The engines, cars and infrastructure was graciously donated to the county-owned zoo by railfan and live-steamer Elliott Donnelly, of Bell telephone-book printing fame and fortune.

Locomotive No. 1 was an 0-8-0 built in 1918 and used in industry in Germany’s Black Forest; for the zoo it was converted by Sandley Light Railway Equipment Works (Wisconsin) to a 2-8-0 Consolidation and repainted as a Milwaukee Road Hiawatha.

No. 242 (a 2-4-2) was built new in 1972 by Sandley, and was painted in C&O colors. They pulled passenger coaches around the perimeter of the huge, 220-acre park, about a 1.5-mile run. The Zoo also had a replica diesel-style switcher running off a Jeep engine, dressed as CB&Q 999.

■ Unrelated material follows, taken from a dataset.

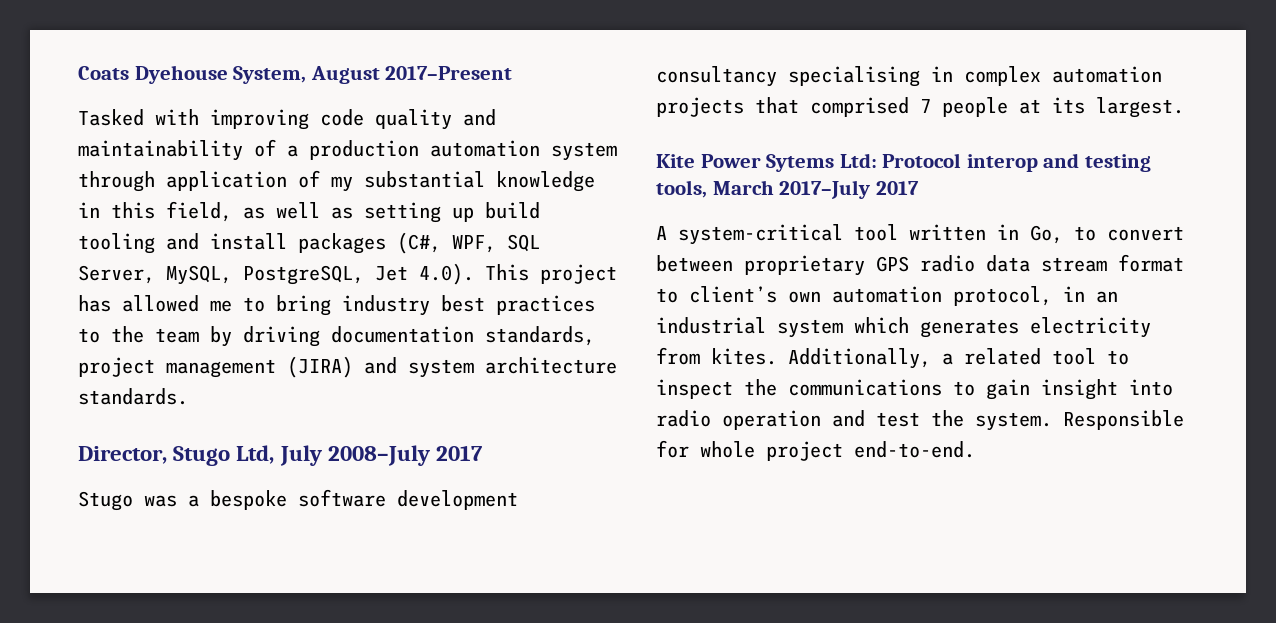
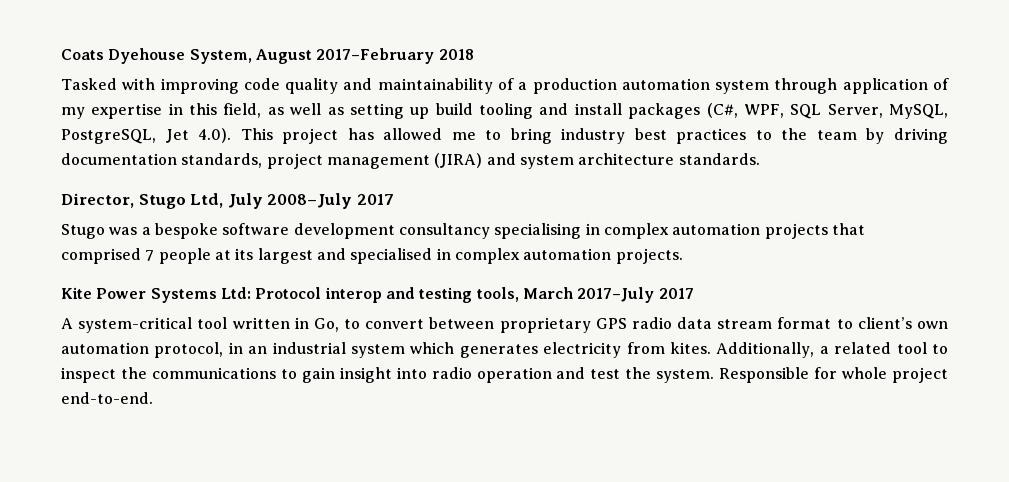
[385,66,513,80] 2017–Present -> [316,48,474,64] 2017–February 2018
[364,171,595,192] substantial knowledge -> [91,103,163,119] expertise
[1096,97,1184,118] largest. -> [257,248,683,264] largest and specialised in complex automation projects.
[766,154,835,172] Sytems -> [150,288,217,303] Systems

In the late50s/early 60s,there was a small amusement park in Pico Rivera Ca.about 15 mi.east of L.A. near my home.They had a 18 in.gauge railroad with a live steam 2-6-2.On Saturdays I could hear the whistle.In the mid 70s this engine ran at Legg Lake in Whittier,CA. I got to know the crew and got to run the engine a couple of times. The engine was built in 1901 for the Venice Miniature Railway,in that CA.city.